• _THE PROBLEM_
From the line that includes "qui s’est déchaînée" down to the final line of the data below, copy every line exactly and leave the rest out.

• _DATA TO PROCESS_
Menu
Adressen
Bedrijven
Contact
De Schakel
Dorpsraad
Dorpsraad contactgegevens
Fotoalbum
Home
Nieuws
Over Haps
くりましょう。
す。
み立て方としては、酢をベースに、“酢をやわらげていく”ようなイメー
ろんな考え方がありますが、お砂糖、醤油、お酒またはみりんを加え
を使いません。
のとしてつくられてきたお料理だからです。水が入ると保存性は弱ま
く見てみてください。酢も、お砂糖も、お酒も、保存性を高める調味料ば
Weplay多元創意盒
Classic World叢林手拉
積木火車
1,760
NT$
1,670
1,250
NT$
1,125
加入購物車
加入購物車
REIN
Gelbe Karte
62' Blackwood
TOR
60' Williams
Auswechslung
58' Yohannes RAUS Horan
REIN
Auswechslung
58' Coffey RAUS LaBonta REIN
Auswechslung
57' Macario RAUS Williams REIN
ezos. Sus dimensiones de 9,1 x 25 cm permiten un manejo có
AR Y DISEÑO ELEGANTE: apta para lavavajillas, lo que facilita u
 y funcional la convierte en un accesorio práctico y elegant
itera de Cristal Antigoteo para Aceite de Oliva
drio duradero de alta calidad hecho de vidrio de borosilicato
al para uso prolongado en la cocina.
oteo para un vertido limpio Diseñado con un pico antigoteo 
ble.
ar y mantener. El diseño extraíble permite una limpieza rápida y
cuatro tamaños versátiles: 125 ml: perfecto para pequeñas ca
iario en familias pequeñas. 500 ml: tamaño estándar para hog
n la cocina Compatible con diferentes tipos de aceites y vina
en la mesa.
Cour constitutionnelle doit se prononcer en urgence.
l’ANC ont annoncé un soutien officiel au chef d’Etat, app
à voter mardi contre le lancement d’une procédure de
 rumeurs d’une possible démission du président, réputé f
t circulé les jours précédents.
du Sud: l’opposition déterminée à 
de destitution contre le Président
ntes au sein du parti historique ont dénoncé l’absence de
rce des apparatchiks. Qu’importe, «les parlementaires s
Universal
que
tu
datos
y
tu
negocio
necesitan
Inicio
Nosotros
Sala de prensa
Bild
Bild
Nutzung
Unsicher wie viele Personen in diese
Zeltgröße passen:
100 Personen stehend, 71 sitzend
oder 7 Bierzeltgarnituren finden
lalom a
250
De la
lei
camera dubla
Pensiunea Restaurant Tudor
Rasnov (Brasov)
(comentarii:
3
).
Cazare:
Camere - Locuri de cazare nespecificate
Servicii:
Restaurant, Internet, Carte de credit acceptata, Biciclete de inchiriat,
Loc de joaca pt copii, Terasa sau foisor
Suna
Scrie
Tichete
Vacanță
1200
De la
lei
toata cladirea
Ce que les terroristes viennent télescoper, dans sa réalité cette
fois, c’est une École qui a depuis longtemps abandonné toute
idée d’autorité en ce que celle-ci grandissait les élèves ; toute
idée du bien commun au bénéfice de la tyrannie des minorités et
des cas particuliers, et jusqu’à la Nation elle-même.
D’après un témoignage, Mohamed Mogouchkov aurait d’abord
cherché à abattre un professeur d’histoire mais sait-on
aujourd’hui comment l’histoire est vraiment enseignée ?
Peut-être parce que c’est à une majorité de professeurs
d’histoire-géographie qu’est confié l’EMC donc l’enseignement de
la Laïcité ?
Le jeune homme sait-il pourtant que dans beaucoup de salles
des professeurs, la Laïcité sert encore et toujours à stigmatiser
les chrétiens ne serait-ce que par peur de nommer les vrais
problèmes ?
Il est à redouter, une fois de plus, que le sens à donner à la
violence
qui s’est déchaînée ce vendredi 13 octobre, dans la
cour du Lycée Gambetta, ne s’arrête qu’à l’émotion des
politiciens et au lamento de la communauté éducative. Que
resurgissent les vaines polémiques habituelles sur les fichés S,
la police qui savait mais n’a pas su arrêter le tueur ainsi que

• _EXERCISE SOLUTION_
qui s’est déchaînée ce vendredi 13 octobre, dans la
cour du Lycée Gambetta, ne s’arrête qu’à l’émotion des
politiciens et au lamento de la communauté éducative. Que
resurgissent les vaines polémiques habituelles sur les fichés S,
la police qui savait mais n’a pas su arrêter le tueur ainsi que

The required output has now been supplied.